Getting to Rodd Island: This pretty island but hard to reach without your own boat
Spectacle Island /Gong-ul
In the Parramatta river end of the Harbour just off Drummoyne, Spectacle island is littered with functional looking buildings that date back over 100 years leaving very little green space.
At one time known as Dawes Island it has been used since the earliest days of the colony for munitions storage. Firstly as a way of keeping excess gunpowder a safe distance from the settlement and later as the official munitions storage base the Royal Navy.
Spectacle island got it’s name from its shape as it was originally two small islands joined by a narrow stretch of land.
Today it is home of a cadet training school and a repository for historic navy documents. It is not open to the public.
Snapper Island / Ar-ra-re-agon
The war effort also reached Snapper island in 1942 when the American Navy used for training purposes. It is not open to the public.

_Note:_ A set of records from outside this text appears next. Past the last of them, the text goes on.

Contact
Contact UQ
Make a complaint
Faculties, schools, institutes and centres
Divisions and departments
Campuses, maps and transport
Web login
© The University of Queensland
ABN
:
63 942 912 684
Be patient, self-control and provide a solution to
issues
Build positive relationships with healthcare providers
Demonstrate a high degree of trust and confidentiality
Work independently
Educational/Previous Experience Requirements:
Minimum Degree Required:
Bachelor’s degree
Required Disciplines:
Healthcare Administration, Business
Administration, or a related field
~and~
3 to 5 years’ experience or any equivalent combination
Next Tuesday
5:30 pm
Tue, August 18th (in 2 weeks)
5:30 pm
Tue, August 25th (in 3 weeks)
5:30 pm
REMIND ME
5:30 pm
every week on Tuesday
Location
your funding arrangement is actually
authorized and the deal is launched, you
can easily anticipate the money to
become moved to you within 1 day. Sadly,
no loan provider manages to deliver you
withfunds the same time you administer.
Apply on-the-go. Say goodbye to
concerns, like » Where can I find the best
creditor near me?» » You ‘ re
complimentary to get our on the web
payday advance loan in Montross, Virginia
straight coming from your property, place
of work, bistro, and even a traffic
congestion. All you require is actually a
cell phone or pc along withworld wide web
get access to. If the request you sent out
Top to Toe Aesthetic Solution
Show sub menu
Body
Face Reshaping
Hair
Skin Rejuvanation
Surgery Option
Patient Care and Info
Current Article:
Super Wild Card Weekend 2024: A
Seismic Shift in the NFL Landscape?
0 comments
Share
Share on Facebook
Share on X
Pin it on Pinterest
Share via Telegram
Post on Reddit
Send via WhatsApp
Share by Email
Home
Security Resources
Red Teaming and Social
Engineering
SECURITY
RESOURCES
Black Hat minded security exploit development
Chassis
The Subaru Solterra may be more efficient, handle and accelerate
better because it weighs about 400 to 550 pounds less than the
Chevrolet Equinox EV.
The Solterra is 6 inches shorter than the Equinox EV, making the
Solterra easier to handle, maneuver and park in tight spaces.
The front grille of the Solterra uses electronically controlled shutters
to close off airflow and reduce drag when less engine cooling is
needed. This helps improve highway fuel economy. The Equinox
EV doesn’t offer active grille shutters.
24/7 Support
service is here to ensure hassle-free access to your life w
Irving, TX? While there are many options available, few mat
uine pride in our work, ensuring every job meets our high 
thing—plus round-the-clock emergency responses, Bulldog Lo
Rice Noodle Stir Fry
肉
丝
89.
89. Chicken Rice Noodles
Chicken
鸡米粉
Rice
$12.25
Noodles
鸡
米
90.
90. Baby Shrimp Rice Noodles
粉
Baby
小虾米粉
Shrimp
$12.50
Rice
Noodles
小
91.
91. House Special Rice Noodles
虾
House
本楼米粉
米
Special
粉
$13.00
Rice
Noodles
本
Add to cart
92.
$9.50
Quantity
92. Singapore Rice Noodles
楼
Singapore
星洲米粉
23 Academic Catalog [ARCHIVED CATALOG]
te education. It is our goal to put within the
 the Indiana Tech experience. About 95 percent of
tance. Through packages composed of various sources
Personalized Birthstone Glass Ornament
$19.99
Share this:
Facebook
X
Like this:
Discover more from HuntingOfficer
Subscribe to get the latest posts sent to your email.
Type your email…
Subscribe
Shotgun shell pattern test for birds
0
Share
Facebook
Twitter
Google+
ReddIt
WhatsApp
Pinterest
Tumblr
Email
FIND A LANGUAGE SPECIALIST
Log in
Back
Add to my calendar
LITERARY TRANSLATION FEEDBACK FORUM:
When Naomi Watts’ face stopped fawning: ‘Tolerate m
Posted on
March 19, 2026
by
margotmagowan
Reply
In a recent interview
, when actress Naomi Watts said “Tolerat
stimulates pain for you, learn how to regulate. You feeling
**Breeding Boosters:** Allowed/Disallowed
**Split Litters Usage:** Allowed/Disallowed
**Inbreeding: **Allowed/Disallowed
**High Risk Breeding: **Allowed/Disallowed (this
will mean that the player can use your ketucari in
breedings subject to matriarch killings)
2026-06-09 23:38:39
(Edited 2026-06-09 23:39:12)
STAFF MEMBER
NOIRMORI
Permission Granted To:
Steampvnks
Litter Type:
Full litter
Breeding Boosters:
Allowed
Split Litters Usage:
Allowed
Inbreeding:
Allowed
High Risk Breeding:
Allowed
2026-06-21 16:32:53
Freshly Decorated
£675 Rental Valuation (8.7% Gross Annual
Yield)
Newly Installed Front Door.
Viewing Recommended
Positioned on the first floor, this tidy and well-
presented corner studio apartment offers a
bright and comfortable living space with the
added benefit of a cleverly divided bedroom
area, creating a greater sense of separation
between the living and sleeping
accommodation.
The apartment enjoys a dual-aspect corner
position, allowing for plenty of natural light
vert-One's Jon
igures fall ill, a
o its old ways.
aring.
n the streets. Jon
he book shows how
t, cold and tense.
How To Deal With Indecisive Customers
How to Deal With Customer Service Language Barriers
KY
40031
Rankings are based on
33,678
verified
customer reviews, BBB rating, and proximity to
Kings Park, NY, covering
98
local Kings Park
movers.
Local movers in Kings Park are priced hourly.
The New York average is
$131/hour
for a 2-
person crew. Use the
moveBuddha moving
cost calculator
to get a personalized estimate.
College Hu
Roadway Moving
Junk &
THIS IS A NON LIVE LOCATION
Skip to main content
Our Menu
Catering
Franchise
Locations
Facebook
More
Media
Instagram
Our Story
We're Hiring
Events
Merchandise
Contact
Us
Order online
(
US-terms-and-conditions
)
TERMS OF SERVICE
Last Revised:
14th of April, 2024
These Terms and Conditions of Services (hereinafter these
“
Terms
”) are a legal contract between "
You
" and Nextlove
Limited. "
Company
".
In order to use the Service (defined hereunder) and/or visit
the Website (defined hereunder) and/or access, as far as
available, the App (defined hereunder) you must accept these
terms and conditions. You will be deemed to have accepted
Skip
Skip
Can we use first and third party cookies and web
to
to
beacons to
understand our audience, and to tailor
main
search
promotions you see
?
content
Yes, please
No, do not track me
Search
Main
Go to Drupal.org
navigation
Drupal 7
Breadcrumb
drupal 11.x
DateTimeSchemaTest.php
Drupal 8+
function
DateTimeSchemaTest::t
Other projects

Sydney Harbour National Park includes Rodd, Goat, Fort Denison, Clark and Shark, are managed by the National Parks and Wildlife Service.
Did you know? Facts about Sydney Harbour Islands
If you are a regular reader you will know I love a bit of Trivia so here are a few facts we uncovered researching this piece. All things a true Sydney Expert should know!
According to the Dictionary of Sydney, Sydney Harbour once had 14 islands.
The ones we know most about are these five former harbour islands that have now been reclaimed.
- Bennelong Island – where the Opera House stands today was conencted to the mainland when the old tram sheds that previously occupied the site were built.
- Glebe Island – Located in Blackwattle Bay, Glebe Island was only accessible at low tide until the late 19th century when a causeway was built.
- Darling Island – Mud flats separated this area from the mainland until a causeway was constructed in 1854.
- Berry Island – a popular picnic stop and home of the Gadyan Track, Berry Island was joined to the mainland at Wollstonefcraft in the early 1900s by locals wanting easier access to the bushland.
- Garden Island – is no longer technically an island but as its open to the public and feels very much like an Island we included it above.